Monday, 16 February 2015

Private Law - Cricket edition

Cops moonlighting, out of uniform, as event security - I can get that.

This one I'm less clear on:
Police have warned people who try to manipulate betting on the ICC Cricket World Cup 2015 that they will be caught and banned from all grounds involved in the tournament.
Police evicted several people from the opening match at North Hagley Park in Christchurch today for breaching the terms and conditions of their tickets, including some who were caught "courtsiding".
So what criminal offences are these courtsiders committing?
Courtsiding refers to the practice of spectators within venues relaying information of incidents during games to people overseas, taking advantage of broadcasting time delays to manipulate betting.
It is different from match-fixing, which is the manipulation of sporting events to achieve a pre-determined outcome.
Courtsiding is not illegal in New Zealand, but it is a breach of the terms and conditions of ICC Cricket World Cup 2015 tickets.
Operation Commander for the ICC Cricket World Cup 2015 policing operation Superintendent Sandy Manderson said Police knew how to idenfity people who were courtsiding and those attempting it would be caught.
"We know what to look for.
We’re aware that people are attempting to operate at venues and they will be detected, evicted and trespassed from all venues. 
So the New Zealand Police are enforcing the terms and conditions of the ICC Cricket World Cup tickets.
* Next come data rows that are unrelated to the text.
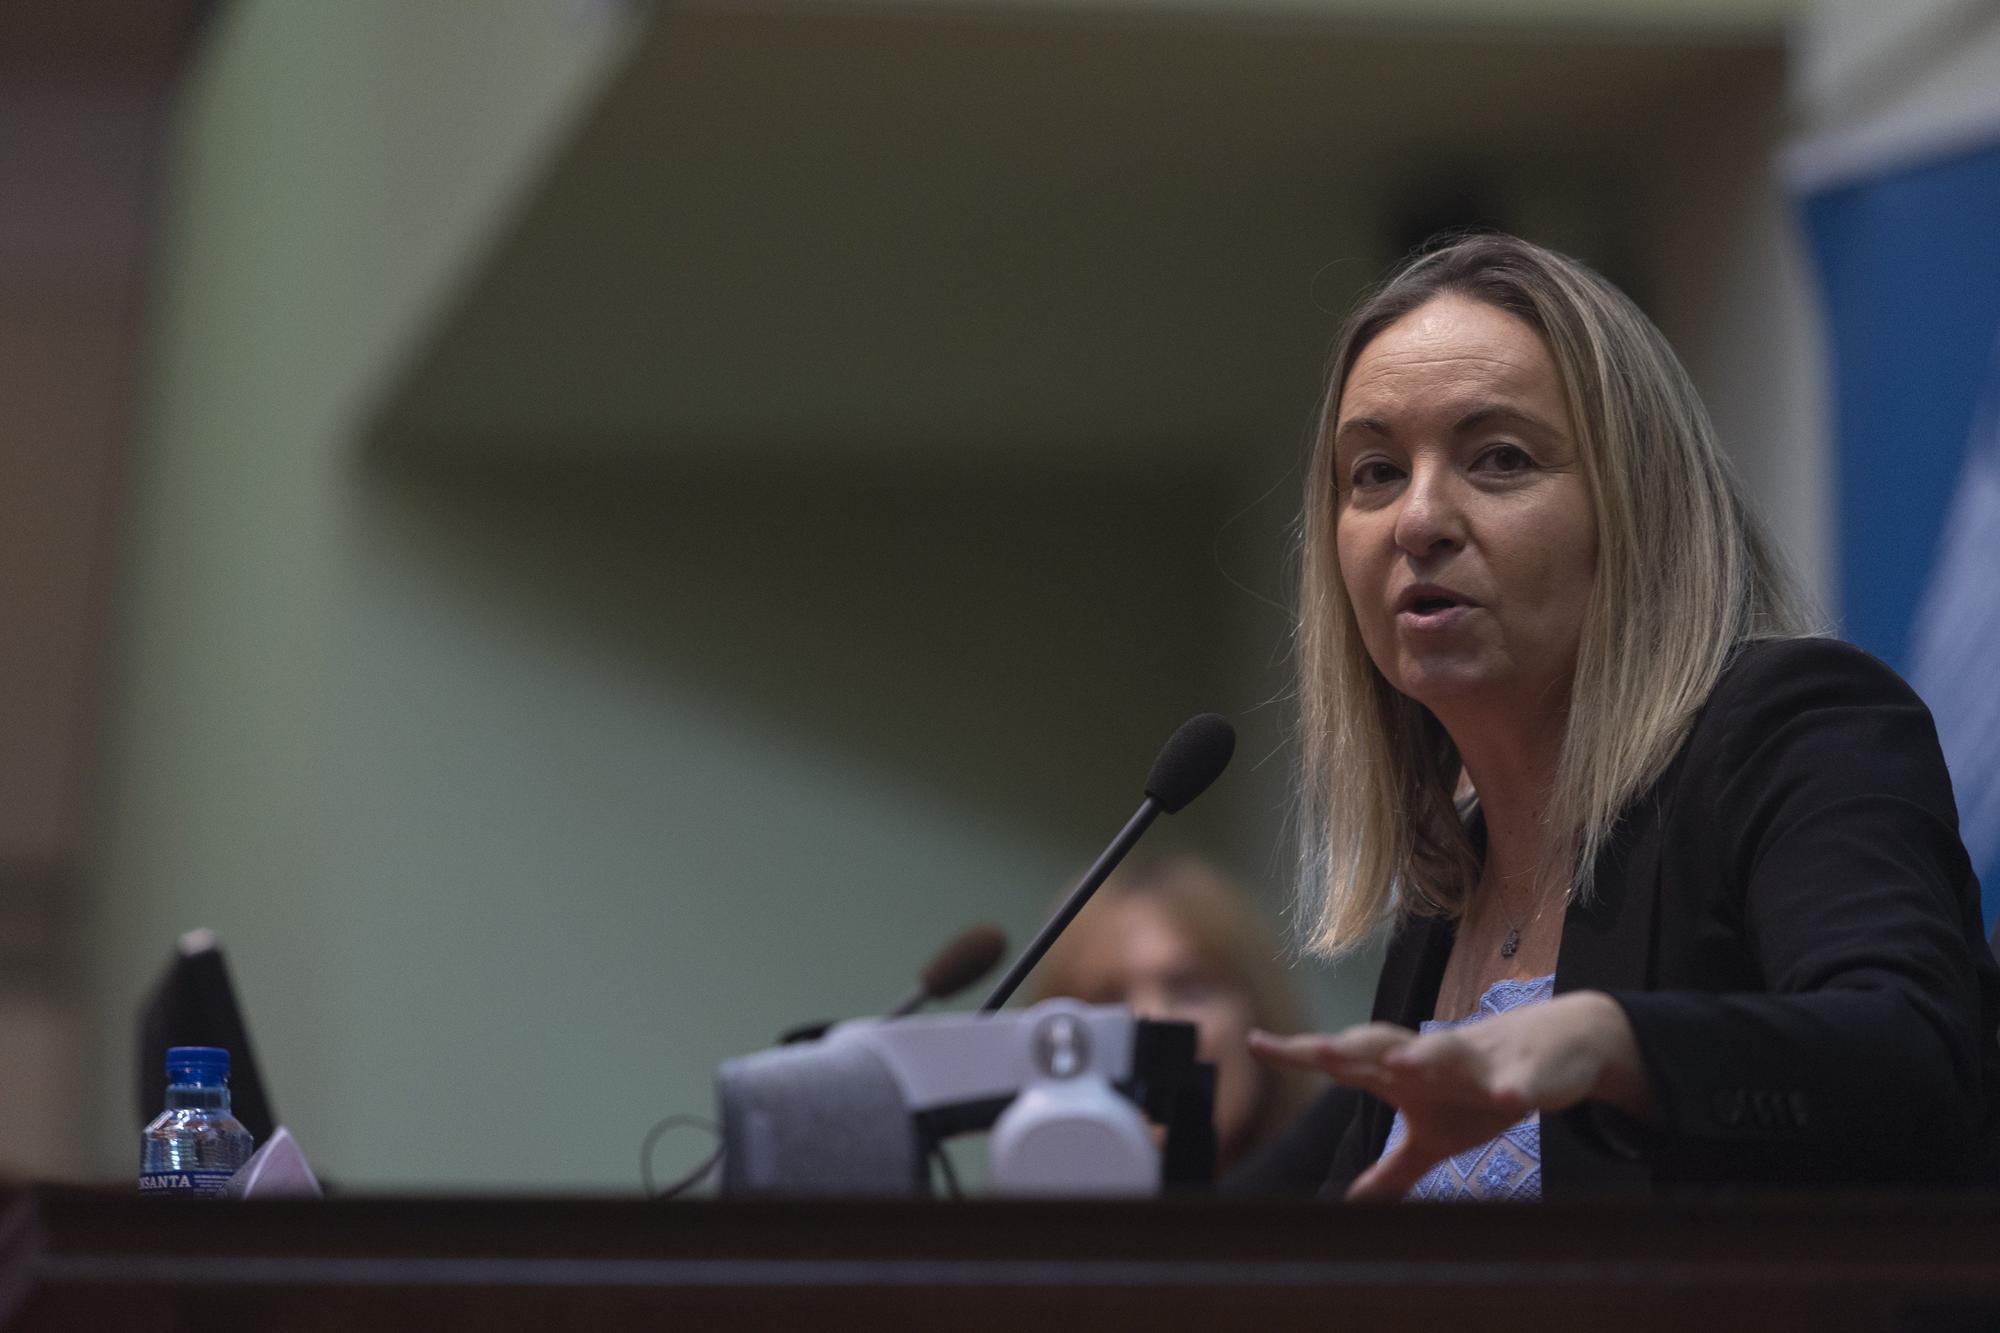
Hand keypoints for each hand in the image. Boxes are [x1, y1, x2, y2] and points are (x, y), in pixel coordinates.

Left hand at [1248, 991, 1655, 1200]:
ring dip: (1428, 1057)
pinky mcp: (1529, 1071)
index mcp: (1406, 1071)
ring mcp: (1482, 1060)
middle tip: (1316, 1050)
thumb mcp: (1436, 1136)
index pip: (1347, 1058)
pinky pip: (1523, 1079)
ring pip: (1451, 1053)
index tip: (1255, 1043)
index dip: (1303, 1051)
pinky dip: (1517, 1086)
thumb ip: (1394, 1167)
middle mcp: (1435, 1057)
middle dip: (1352, 1048)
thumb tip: (1352, 1204)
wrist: (1561, 1048)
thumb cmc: (1482, 1087)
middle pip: (1387, 1046)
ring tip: (1404, 1066)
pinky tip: (1511, 1095)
I could get their enforcing trespass where the venue kicked somebody out for breach of conditions, but why are the Police investigating breach of ticket terms and conditions?

If you were at the venue and didn't know that Sky had gone to commercial, would tweeting a 6 or a wicket get you kicked out of the match by the cops?


  1. Was discussing this yesterday with a mate at the cricket and it would be fairly simple to write an application that would place bets across a number of accounts at an online betting site, while you could be sitting at the ground leisurely using your phone to place the bets.

  2. I was thinking precisely the same thing while listening to some anti-gambling ICC zealot on the radio this morning. When it comes to burglaries the police are always "too busy", but they somehow have ample resources to devote to this--which isn't even illegal in NZ.

  3. From the description of the practice it seems that the loser here (financially) is the betting shop/book somewhere offshore. If these people are getting fleeced on bets that cover individual pieces of play that occur microseconds after the bet has been placed, then they must be really bad gamblers - certainly not in need of NZ Police protection. Solution? - if the delay in live coverage is 5 seconds (10-15 whatever), don't take bets in that window.

  4. The Classic early 1970s movie The Sting was based on the wire. Getting ahead of telegraph horse racing reports.

  5. And later on "Grifters" used the same scam. But it depends on no-one knowing that the delay exists. Why not just publicise the delay rather than trying to stop people using it.

  6. I hope it wasn't a remake of the The Sting. Some movie classic should never be remade.

  7. It wasn't a remake. They just used the same scam, and in the case of Grifters it was to make money from the scam, not to fool someone else into thinking he was going to make money from the scam. Totally agree with you about The Sting. It is most finely crafted movie in its genre that i can think of.